Quand je parle à ma mère au téléphone, je fais des dessins pour ne pas que la ligne m’étrangle. Elle me tend un espoir de rattraper ma vie (comme elle aurait voulu que je l’agrippe : par les bases, par le mariage, par la maternité, par les cornes que j’ai ébréchées). Le fils de mon cousin se marie au Canada, tu ne le connais pas mais je lui ai dit que tu irais. Il est de mon devoir de te pointer le large et ses possibles. Fais-toi belle. L’injonction parentale de jeter au puits tout ce qui ferait de moi une marginale.
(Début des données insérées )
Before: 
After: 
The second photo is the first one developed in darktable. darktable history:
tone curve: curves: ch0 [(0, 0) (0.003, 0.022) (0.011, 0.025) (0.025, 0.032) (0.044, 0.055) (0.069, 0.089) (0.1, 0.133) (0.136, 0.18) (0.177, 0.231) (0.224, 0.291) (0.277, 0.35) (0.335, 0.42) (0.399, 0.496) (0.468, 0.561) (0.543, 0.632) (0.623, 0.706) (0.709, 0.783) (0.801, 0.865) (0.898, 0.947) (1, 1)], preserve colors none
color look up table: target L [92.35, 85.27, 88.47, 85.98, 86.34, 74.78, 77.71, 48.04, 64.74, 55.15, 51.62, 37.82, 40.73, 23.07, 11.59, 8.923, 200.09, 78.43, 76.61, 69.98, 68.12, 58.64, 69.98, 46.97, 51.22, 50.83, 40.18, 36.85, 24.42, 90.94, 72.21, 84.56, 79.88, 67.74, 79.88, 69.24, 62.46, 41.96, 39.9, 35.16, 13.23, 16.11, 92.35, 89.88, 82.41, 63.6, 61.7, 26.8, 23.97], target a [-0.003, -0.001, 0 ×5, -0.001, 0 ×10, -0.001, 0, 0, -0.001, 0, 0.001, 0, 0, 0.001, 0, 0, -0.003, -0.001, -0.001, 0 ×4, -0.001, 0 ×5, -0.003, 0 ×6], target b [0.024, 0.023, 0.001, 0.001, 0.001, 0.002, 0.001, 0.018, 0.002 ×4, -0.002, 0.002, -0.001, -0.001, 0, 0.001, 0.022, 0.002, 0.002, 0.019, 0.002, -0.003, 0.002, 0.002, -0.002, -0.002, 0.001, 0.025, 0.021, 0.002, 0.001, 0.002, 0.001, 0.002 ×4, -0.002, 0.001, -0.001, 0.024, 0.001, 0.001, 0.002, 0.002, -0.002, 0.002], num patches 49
Je fais couler le nœud et me libère, poisson par poisson : mon étoile, mes dents, mon langage et sa distorsion, ma cigarette, mon balcon et ses géraniums rouges, mon propre, mon épopée, mon travail, mon expérience, mon organe, mon relief, mon vœu, mon instrument, mon vécu, mon nom, mon incalculable auquel ma mère s’acharne à se destiner, notre fractalité déchue d’office, brèche pour mon départ, je me faufile dans le trou des truites damnées, vieilles et originales.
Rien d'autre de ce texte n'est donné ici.